Karmienie nowo narodzonego dziecka mlekiem matki to czynność zupełnie naturalna. Organizm kobiety jest do niej przygotowany, jednak czasem pojawiają się problemy. Podpowiadamy, jak radzić sobie z tymi najczęściej występującymi.
Niewłaściwa technika karmienia
Odprężony maluch i uśmiechnięta podczas karmienia piersią mama to obrazek, jaki znamy z filmów i reklam. Czasem jednak dziecko denerwuje się w trakcie przystawiania do piersi, odrywa się od niej, pręży, płacze – to trudne chwile dla każdej mamy. Maluszek powinien być w trakcie jedzenia rozluźniony i rytmicznie ssać. Musi być słychać lub widać (po ruszających się małżowinach usznych i skroniach) przełykanie.

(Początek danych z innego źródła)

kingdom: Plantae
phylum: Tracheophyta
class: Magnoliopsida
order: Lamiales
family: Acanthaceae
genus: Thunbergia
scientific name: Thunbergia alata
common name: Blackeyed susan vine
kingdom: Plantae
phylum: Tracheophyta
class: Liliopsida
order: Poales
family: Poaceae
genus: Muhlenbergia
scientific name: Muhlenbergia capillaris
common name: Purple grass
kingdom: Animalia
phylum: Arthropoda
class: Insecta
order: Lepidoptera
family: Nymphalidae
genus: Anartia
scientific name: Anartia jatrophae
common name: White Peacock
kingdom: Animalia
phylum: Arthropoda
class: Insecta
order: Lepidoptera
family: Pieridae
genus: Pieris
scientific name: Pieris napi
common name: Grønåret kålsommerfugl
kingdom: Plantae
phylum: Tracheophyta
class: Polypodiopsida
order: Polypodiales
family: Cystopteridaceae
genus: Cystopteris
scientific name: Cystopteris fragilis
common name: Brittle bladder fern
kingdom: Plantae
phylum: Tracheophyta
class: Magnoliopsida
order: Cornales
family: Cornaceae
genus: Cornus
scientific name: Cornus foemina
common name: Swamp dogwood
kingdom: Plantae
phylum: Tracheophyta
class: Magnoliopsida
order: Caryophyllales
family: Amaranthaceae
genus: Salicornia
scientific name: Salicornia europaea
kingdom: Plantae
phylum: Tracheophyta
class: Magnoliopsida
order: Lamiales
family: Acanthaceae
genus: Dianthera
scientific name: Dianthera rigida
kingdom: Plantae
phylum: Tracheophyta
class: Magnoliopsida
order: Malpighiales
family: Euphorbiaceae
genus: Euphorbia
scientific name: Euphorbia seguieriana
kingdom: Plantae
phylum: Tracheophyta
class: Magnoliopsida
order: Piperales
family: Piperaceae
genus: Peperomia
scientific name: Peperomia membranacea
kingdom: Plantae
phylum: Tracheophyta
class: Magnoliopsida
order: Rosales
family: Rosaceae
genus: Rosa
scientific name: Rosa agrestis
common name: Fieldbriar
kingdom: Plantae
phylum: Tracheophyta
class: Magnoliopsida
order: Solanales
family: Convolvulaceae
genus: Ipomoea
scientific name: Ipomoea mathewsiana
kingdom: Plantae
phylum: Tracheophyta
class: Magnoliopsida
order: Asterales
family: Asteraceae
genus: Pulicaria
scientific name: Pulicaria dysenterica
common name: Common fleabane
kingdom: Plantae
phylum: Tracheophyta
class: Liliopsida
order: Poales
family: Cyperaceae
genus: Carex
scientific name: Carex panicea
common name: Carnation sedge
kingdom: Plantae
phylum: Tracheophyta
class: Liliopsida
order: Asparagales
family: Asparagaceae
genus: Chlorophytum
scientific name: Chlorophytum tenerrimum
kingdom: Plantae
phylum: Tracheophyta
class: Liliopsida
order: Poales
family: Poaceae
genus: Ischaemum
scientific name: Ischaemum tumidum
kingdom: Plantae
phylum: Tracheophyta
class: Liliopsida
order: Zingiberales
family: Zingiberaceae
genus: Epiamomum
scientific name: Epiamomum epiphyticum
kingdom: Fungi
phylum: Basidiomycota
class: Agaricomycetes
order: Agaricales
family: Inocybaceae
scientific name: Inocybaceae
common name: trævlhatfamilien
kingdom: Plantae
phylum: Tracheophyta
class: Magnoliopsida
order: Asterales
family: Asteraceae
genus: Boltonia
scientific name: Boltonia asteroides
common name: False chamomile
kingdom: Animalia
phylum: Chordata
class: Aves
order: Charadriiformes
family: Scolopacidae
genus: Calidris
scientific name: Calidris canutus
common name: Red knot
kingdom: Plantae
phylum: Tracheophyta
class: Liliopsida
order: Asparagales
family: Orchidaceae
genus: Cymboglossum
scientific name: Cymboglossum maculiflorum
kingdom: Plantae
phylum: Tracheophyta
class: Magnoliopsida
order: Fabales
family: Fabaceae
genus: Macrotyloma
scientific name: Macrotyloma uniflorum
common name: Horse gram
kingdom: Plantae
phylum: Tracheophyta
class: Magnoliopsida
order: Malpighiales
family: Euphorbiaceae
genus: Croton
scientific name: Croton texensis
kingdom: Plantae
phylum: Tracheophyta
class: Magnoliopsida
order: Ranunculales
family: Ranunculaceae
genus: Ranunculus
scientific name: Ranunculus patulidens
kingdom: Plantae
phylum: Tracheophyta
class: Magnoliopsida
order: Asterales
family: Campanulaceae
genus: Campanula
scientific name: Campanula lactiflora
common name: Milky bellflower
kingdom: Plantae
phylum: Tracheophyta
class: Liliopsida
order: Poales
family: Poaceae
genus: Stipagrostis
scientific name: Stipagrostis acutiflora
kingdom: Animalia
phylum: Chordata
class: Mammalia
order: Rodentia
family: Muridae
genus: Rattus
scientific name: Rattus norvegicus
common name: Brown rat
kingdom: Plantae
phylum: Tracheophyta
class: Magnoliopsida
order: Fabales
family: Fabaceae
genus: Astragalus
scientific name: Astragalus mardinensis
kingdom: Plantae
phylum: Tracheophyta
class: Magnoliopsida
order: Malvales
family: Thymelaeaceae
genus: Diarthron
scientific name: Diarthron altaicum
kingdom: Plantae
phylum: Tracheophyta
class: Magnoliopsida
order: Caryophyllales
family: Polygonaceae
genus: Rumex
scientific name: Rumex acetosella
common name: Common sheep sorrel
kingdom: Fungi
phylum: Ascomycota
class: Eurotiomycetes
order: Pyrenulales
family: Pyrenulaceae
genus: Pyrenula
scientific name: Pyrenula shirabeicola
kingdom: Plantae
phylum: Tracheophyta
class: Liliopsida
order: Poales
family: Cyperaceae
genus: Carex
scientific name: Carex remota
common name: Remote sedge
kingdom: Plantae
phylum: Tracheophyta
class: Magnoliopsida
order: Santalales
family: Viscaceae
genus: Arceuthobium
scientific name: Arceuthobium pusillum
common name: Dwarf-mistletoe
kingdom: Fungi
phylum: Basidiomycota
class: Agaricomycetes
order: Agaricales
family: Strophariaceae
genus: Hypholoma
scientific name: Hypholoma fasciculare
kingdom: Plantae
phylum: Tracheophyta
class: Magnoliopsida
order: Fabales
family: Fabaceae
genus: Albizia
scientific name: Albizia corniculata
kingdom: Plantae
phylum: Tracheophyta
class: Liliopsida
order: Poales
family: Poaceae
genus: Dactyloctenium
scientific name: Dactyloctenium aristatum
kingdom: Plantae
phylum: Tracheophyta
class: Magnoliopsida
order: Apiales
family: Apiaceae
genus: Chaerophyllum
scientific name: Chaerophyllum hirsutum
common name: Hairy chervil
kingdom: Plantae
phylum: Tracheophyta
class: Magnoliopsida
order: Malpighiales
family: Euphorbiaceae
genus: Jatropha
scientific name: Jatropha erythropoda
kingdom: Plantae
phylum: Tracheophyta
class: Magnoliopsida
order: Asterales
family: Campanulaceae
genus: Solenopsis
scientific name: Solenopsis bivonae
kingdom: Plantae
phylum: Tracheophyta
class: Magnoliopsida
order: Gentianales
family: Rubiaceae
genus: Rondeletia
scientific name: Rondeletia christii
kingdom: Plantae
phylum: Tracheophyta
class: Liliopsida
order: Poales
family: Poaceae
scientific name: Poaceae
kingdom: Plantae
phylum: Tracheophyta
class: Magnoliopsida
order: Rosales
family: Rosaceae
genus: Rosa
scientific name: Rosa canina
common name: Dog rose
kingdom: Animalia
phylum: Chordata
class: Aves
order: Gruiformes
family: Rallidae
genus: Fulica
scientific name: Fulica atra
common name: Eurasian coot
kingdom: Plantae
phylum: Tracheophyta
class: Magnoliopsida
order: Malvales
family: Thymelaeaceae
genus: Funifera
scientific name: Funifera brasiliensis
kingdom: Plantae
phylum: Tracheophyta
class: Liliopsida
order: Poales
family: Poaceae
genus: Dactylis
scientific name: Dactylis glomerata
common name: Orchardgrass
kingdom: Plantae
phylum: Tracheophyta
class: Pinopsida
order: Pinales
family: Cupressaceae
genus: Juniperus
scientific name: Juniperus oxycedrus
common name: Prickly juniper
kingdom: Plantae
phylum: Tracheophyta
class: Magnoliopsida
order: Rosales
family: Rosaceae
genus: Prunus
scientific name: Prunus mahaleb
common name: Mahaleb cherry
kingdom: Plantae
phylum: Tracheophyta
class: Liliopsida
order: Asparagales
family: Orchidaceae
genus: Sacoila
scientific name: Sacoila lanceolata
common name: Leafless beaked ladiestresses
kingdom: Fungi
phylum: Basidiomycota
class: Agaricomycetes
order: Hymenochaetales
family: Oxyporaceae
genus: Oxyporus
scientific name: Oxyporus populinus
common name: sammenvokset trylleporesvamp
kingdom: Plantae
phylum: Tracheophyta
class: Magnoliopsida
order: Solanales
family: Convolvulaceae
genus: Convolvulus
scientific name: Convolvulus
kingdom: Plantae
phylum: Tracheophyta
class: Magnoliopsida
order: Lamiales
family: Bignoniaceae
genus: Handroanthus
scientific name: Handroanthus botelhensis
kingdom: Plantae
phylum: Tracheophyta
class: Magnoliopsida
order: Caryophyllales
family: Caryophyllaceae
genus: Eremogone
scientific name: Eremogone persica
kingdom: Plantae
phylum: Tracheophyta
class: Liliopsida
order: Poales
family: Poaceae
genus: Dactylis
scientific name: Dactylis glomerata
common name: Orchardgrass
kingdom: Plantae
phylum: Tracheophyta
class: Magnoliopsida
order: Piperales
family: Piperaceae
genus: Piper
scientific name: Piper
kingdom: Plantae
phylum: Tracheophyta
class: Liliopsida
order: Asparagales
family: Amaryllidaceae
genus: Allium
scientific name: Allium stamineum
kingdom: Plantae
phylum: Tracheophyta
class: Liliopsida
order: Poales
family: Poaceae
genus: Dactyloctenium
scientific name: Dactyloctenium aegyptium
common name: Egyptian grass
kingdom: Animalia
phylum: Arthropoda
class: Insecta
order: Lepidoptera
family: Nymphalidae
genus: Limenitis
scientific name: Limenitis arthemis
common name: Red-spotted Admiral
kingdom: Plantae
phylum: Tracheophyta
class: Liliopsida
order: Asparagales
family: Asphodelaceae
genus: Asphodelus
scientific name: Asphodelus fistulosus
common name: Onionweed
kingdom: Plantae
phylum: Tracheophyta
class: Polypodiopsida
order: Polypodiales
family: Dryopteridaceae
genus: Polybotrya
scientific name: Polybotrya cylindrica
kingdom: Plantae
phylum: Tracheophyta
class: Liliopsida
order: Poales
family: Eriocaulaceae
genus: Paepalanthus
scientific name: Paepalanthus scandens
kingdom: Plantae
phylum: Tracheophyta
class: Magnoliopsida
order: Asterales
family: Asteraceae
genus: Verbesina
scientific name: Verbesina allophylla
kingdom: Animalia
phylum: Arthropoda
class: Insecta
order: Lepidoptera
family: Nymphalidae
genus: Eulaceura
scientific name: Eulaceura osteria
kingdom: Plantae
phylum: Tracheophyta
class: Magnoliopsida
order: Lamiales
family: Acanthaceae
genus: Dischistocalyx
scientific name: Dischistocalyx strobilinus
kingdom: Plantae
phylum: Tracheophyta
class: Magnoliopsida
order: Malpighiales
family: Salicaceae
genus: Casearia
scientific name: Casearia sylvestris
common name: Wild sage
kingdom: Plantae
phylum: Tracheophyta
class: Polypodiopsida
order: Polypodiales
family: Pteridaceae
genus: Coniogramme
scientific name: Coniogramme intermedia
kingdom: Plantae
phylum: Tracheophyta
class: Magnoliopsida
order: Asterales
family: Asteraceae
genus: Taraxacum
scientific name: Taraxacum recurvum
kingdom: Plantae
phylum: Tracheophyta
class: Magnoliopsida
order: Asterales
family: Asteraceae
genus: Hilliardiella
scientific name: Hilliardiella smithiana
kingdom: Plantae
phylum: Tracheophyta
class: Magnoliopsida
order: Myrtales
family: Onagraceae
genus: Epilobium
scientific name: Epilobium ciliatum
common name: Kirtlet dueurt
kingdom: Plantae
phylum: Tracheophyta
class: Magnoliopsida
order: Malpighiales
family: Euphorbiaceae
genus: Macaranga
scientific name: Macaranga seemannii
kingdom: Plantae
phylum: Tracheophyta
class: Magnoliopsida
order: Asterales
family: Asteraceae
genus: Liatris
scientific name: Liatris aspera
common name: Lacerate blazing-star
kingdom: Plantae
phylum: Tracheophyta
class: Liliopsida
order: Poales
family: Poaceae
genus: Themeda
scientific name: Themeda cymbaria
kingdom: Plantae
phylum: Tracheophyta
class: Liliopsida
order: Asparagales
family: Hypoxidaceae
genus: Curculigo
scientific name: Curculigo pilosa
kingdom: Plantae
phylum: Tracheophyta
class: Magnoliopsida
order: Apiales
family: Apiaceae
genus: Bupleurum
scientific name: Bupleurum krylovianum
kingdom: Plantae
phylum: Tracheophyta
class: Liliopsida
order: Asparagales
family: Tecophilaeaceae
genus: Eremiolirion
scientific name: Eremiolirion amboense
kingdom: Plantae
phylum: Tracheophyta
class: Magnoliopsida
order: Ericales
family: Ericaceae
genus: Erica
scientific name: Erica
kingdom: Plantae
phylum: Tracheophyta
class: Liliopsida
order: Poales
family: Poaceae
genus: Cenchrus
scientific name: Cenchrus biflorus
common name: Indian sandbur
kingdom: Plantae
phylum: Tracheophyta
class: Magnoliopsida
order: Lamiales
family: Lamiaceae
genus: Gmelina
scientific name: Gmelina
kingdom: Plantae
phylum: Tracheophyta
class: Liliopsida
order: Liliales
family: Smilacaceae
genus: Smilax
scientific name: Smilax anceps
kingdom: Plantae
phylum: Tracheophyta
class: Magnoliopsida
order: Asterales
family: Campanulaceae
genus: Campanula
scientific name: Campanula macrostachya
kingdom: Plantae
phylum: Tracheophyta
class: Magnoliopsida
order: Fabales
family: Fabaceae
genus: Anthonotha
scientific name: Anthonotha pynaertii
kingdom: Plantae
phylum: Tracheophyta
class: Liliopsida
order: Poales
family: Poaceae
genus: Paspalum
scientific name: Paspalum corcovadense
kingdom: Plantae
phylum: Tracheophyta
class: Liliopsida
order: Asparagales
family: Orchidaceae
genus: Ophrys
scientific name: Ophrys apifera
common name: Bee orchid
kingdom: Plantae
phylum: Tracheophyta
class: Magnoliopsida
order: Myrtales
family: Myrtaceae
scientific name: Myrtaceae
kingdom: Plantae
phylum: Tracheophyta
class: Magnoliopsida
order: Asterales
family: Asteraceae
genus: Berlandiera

Dziecko powinno przytulać się do mamy „brzuszkiem do brzuszka” i musi mu być po prostu wygodnie. Skontroluj, czy jego usta są odpowiednio szeroko otwarte, a dolna warga wywinięta. Pamiętaj, że o tym, jak długo trwa karmienie powinno decydować dziecko. W razie kłopotów z techniką przystawiania skontaktuj się z konsultantką laktacyjną lub położną środowiskową, które udzielą Ci wskazówek na temat efektywnego karmienia piersią.
Obrzęki piersi
Obrzęki, czyli bolesna opuchlizna piersi, zdarzają się zwykle tuż po porodzie. Mogą być spowodowane nawałem mlecznym w pierwszych dobach lub zastojem pokarmu. Przepełnione piersi stają się twarde i ciepłe. Najprostszą radą, aby uniknąć tych przypadłości, jest częste przystawianie dziecka. Chociaż nasze babcie praktykowały okłady z liści kapusty, dużo skuteczniejsze będzie po prostu zadbanie o to, by piersi się nie przepełniały.
W tym celu również należy skontrolować technikę przystawiania, bo przyczyną przepełnienia może być nieefektywne ssanie (dziecko nie najada się, a przy tym nie opróżnia piersi). W niektórych sytuacjach przydatny będzie laktator, który pomoże szybko i bezboleśnie odciągnąć mleko.
Zbyt mała ilość pokarmu
Mamy, które rozpoczynają karmienie piersią, zwykle mają wiele obaw. Czy moje dziecko się najada? - to jedno z częściej zadawanych sobie przez nie pytań. Obawy mogą się potwierdzić, gdy maluch po karmieniu nadal sygnalizuje głód (płacz, wkładanie piąstek do buzi), jest marudny i słabo przybiera na wadze.
Ważne, aby karmiące mamy rozumiały fizjologię laktacji, a opiera się ona na prostej zasadzie: mleka jest tyle, ile dziecko ssie. W pierwszych tygodniach życia maluszka dobrze jest karmić często i długo tak, aby laktacja ustabilizowała się na wysokim poziomie. Unikajmy dokarmiania mlekiem modyfikowanym, gdyż działa to hamująco na laktację. Warto natomiast regularnie pić mlekopędne napoje (na bazie ziół lub słodu jęczmiennego) i dbać o zdrową, zbilansowaną dietę.